We can often control seizures with medication. When medicine does not provide sufficient seizure control and symptom relief, surgery may be an option. Many people see dramatic improvements after surgery.
Our team includes neurologists and neurosurgeons with focused training and experience treating people with epilepsy. Neurosurgeons at LVHN perform intricate procedures, including:
Vagus nerve stimulation
LVHN neurosurgeons are well-trained and highly experienced when it comes to performing vagus nerve stimulation. In fact, our neurosurgeons helped pioneer this procedure.
The vagus nerve is a cranial (brain) nerve responsible for sending and receiving information between the brain and the heart, stomach and lungs. For this procedure:
- We implant a pacemaker-like device in your chest.
- A connecting wire stimulates the vagus nerve, which can stop a seizure in progress or reduce the severity of a seizure.
Vagus nerve stimulation reduces seizures by approximately 20 to 40 percent. You may still need to take medication, though perhaps at a lower dose.

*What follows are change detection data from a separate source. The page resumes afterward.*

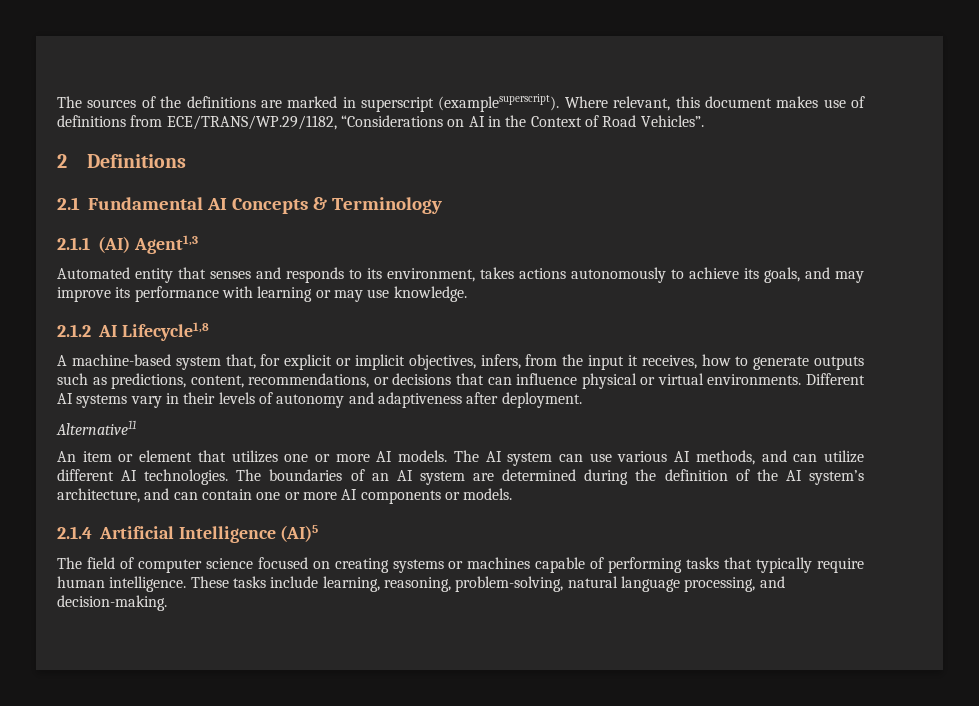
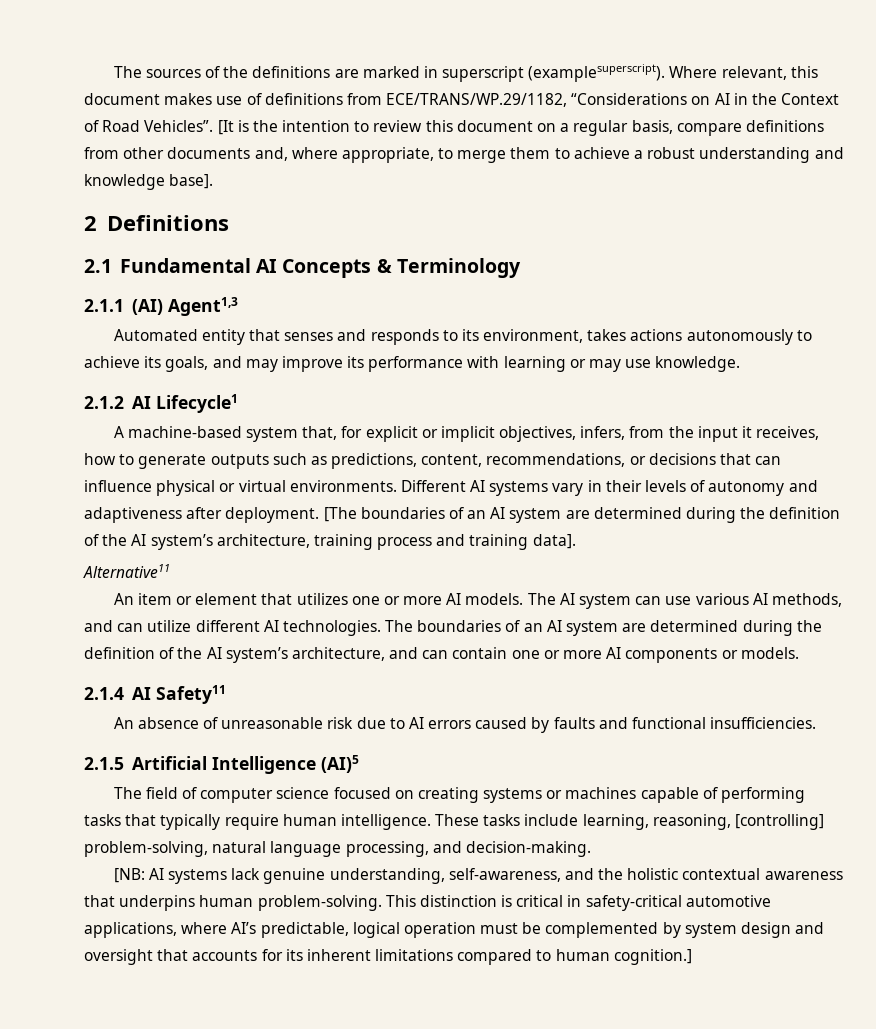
(704, 121) none -> [217,120,824,136] [84,147,844,163] [84,174,214,190] [It is the intention to review this document on a regular basis, compare definitions from other documents and, where appropriate, to merge them to achieve a robust understanding and knowledge base].
[121,322,209,341] Lifecycle1,8 -> [155,394,238,413] Lifecycle1
(582, 400) none -> [323,507,841,523] [84,534,576,550] [The boundaries of an AI system are determined during the definition of the AI system’s architecture, training process and training data].
(92, 532) none -> [131,685,226,704] [113,717,817,733] [84,757,124,770] AI Safety11 // An absence of unreasonable risk due to AI errors caused by faults and functional insufficiencies. // 2.1.5
(451, 584) none -> [735,814,825,830] [controlling]
(167, 603) none -> [113,868,843,884] [84,895,771,911] [84,922,825,938] [84,949,692,965] // [NB: AI systems lack genuine understanding, self-awareness, and the holistic contextual awareness that underpins human problem-solving. This distinction is critical in safety-critical automotive applications, where AI’s predictable, logical operation must be complemented by system design and oversight that accounts for its inherent limitations compared to human cognition.]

Corpus callosum sectioning
We disconnect the corpus callosum, which is the band of fibers connecting the two halves of the brain. This procedure can prevent seizures from spreading from one side of the brain to the other.
Corpus callosum sectioning treats uncontrollable epilepsy – when seizures continue despite treatment.
If seizures are starting in the temporal lobe of the brain, we can remove that section during surgery. This procedure is successful for many people – even eliminating seizures entirely – and does not affect brain function.